В Турку Агрикола поначалу получил место писаря в епископской канцелярии. По-видимому, он скоро обратил на себя внимание епархиального начальства, поскольку после ранней смерти Йоханнеса Эрасми именно Агриколе умудренный епископ доверил должность канцлера. После исторического съезда сословий Шведского королевства, состоявшегося в Вестеросе, духовная атмосфера в Турку начала постепенно меняться, хотя и не столь радикально, как в метрополии. Вероятно, Агрикола успел застать пламенные проповеди Пиетари Сяркилахти, к тому времени сделавшегося вторым по значению человеком в епархии. По крайней мере, об этом сообщает Паавали Юстен в своей “Хронике епископов финляндских” (с нашим переводом жизнеописания Агриколы из названного сочинения мы предлагаем ознакомиться в очерке, посвященном Паавали Юстену). Трудно сказать, был ли Агрикола знаком с Сяркилахти лично: к примеру, высказывалось предположение, что именно по рекомендации последнего Агрикола приобрел сочинение Эразма Роттердамского “Похвала браку” (Harviainen, Huutala, Heininen 1990, 24 s.) – в свое время не без влияния названной книги сам Пиетари Сяркилахти отказался от обета безбрачия. Правда, юный Микаэль о браке в те годы вряд ли помышлял, т.к. готовил себя к священническому служению и мечтал о продолжении образования в одном из европейских университетов.

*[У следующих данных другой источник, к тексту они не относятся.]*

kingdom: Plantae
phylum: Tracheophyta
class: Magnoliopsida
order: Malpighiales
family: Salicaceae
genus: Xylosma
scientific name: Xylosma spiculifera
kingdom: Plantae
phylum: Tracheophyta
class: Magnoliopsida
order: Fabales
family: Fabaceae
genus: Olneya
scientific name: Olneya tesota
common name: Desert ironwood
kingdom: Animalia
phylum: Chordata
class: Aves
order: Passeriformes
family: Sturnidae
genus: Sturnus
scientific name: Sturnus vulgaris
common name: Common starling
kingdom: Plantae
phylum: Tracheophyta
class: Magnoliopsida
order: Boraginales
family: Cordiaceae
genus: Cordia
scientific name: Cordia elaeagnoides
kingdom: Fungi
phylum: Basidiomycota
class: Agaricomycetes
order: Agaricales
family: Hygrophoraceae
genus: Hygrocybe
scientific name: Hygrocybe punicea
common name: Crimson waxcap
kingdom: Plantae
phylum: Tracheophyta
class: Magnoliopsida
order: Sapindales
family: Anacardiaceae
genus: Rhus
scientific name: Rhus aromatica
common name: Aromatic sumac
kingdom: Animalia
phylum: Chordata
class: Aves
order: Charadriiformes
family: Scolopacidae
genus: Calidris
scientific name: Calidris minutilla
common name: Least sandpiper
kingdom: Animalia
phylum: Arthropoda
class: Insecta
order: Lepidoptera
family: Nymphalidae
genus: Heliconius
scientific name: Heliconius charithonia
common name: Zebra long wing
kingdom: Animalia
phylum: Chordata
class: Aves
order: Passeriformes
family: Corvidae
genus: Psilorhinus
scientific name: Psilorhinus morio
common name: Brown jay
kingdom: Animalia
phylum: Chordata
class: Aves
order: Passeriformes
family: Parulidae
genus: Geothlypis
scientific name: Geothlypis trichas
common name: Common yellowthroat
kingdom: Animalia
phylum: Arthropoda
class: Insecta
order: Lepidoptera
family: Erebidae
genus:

В начале 1530-х гг. он был рукоположен Мартином Шютте. Паавали Юстен сообщает, что Агрикола нередко сопровождал епископа в визитационных поездках и даже произносил перед церковным народом собственные проповеди. Эти поездки дали молодому священнику возможность составить более конкретное (и, вероятно, не особенно лестное) представление об умственном и духовном состоянии финских крестьян, живших в удалении от центра и мало что смысливших в начатых религиозных переменах (к тому же он был выходцем из смешанного в этническом отношении крестьянского мира прибрежной области Уусимаа, которая в то время многими чертами отличалась от других, “чисто” финских областей, расположенных внутри страны). По-видимому, специально для подготовки проповедей, которые он имел возможность произносить также и в Турку, Агрикола приобрел латинский экземпляр Постиллы Лютера, сохранившийся до наших дней. Выбор книг, приобретенных Агриколой в Турку в те годы, свидетельствует о его явном интересе к идеям библейского гуманизма и Реформации. В рассматриваемый период в кафедральном капитуле Турку преобладали сторонники именно этого направления (см. часть I, гл. 1, § 2.4.), хотя, с другой стороны, идеи более радикальной Реформации здесь, вероятно, уже получили распространение, о чем свидетельствует хотя бы тот факт, что один из членов капитула (предположительно Пиетари Силта) приобрел экземпляр “Шведской мессы” Олауса Петри, сохранившийся до наших дней. Нам трудно с уверенностью сказать, к какому направлению молодой Агрикола более тяготел в рассматриваемый период, т.к. никаких сведений об этом попросту нет.